In the app, users have profile pages.

These are pretty simple. They are basically just like /profile?id=3 or whatever, where 3 is the user id of the user whose profile I want to see.

Does it make sense to add a url_for_profile method to the User model, or should I make a view for user profile URLs or do something else entirely?

There are a bunch of different approaches that would all work, but I'm curious as to what is considered best practice here.

Thanks for the advice!

+1  A: 

It depends on what layer is deciding what the urls are.

If the urls are defined by a model layer for some reason (client-server app that needs to reference the website occasionally), then the model objects should have methods for retrieving the profile url.

If the urls are purely a concept of the presentation layer (website where model is just serving up the user data itself), then it's a decision to be made by the controller layer. If this is the case, it might make sense to create a UrlFactory or something of the sorts where you can feed it a user id and it will generate the corresponding profile url.

Jeremy Stanley
A: 

url_for_profile is also recommended because tomorrow if you want to cache the profile and when the number of users grow enormously high then you might need to cluster your application and that time this method can be useful.

Although you may create a different view, but addressing urls implicitly can create problems on longer run, as project and database grows, it becomes too difficult to understand and manage what is going where. So even if you are creating a new view, you still should have url_for_profile, which can be used for clustering. If you notice, every link of microsoft has this format... go.microsoft.com/linkID=XXXXXXX ,

Akash Kava
A: 

I can't see anything in your requirement that says a User needs to know what a URL is. If you implement this method, you are implying you may end up with things like Order.url_for_order or Cart.url_for_cart. If you then wanted to change the way URLs were specified, you'd have to change all the classes.
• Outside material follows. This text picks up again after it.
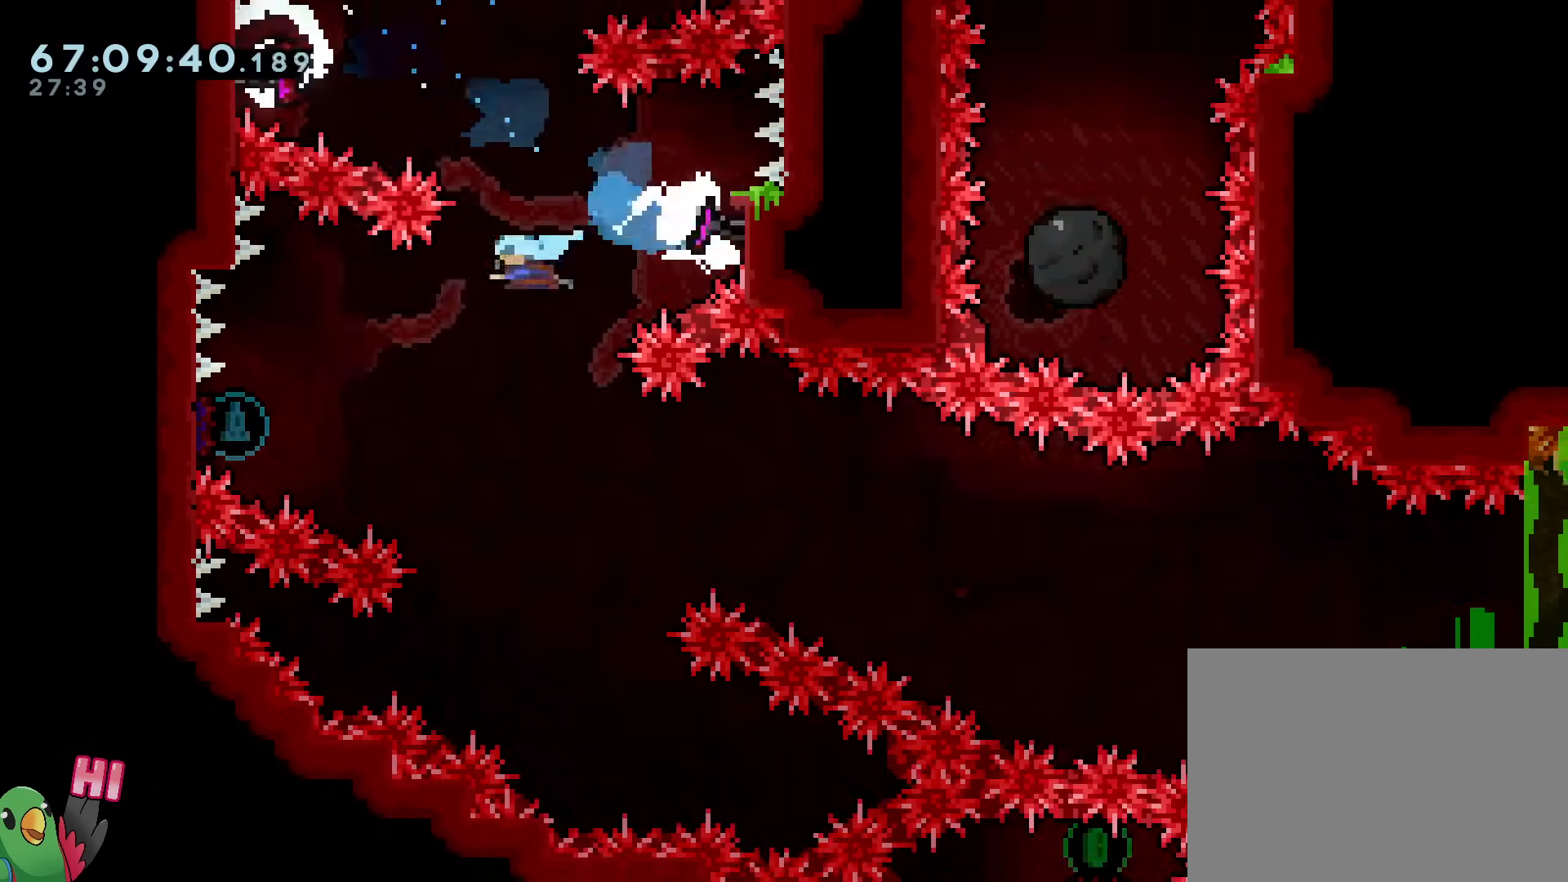
{"buttons": ["R1"], "left_stick": "down", "right_stick": "center", "events": [[50, "Y", "up"], [83, "left_stick", "down"], [183, "L1", "down"], [300, "L1", "up"], [317, "Y", "down"], [450, "R1", "down"], [500, "Y", "up"]]}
It would be preferable to have all objects in your system have an ID and a View helper class which has a method such as: URLHelper.url_for_object(myobject)

What you absolutely need to do is isolate objects in your model from the plumbing of how they are located and leave the locating up to the web framework you are using. A general best practise is that every class specifies an ID and a handler in your web infrastructure depends upon the class it renders. It retrieves the class by an ID passed to it.

So you see the dependency is one way. The View class depends upon the underlying model, but the model does not depend upon how it located. If you subsequently want caching of objects, you can implement this at the view layer, again the underlying object has no knowledge or dependency on whether it is being cached.